The abbot shouts in glee, "Congratulations! You are now a monk. I can now show you the origin of the sound."
He leads the man to the wooden door and says, "The sound is right behind this door."
The man reaches for the knob, but the door's locked. "Real funny. May I have the key please?" The abbot gives him the key, and he opens the door. Behind the wooden door is another locked door made of stone. The man demands the key to the stone door. The abbot gives him the key, and he opens it, only to find a third locked door encrusted with rubies.

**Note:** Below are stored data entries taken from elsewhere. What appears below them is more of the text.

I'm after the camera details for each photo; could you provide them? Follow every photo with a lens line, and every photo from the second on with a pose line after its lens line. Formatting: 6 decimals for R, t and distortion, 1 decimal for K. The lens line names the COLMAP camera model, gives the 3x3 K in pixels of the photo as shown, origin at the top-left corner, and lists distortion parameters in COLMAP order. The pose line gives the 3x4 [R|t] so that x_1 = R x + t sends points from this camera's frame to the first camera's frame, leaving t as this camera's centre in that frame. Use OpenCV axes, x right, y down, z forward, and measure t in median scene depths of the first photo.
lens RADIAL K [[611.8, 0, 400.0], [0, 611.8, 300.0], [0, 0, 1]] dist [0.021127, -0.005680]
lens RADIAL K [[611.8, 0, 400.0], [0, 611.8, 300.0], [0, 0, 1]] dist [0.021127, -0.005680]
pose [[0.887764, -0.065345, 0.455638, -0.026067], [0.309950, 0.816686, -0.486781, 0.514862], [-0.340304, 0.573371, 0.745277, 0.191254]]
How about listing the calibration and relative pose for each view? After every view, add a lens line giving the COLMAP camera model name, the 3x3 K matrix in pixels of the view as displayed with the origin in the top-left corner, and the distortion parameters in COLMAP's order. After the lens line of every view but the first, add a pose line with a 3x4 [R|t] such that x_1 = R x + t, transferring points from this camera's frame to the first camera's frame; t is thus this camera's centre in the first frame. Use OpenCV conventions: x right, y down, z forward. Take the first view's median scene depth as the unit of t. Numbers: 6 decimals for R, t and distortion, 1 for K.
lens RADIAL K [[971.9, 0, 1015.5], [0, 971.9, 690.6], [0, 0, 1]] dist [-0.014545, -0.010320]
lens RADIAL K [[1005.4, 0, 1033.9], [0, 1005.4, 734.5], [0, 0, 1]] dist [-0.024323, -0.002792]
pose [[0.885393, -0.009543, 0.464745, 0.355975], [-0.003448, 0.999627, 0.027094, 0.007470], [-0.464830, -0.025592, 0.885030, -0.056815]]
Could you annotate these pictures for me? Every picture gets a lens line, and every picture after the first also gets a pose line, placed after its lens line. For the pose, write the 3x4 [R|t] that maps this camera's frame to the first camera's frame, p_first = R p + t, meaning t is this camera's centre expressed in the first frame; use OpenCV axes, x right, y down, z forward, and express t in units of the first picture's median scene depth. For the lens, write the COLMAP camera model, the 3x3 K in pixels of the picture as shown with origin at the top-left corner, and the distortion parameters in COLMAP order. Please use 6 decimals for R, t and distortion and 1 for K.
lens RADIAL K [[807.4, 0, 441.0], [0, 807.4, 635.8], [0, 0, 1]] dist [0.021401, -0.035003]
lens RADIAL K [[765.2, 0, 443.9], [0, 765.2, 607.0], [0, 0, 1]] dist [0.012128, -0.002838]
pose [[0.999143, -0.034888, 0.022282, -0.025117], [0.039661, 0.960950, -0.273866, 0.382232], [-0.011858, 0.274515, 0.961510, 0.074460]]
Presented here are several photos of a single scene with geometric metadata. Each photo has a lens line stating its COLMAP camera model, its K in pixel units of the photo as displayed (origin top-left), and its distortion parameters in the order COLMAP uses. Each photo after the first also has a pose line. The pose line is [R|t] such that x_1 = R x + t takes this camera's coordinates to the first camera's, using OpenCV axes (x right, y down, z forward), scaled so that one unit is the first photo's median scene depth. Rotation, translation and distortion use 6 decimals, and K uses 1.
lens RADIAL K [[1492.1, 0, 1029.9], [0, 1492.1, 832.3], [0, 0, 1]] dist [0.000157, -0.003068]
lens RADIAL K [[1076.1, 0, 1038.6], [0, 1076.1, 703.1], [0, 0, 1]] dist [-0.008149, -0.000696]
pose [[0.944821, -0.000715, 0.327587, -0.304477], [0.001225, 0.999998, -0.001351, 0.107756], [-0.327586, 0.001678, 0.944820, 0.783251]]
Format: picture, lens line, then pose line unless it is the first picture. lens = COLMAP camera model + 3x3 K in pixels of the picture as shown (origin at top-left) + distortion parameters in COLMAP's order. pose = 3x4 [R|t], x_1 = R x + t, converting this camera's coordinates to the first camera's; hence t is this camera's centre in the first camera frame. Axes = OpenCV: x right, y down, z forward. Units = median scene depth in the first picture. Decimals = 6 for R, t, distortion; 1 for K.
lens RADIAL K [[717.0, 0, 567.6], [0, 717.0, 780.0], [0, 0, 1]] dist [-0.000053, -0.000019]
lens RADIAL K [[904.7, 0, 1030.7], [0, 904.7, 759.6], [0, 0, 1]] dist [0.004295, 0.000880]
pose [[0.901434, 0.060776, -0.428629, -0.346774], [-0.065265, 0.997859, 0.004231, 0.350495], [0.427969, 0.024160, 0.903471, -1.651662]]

He demands another key from the abbot, who provides it.
(Pause: So there's the clues: wood, stone, rubies. Can you work out the punchline?)
Finally, the abbot says, "This is the last key to the last door." The man is relieved no end. He unlocks the door, turns the knob, and behind that door he is amazed to find the source of that strange sound.
But I can't tell you what it is, because you're not a monk.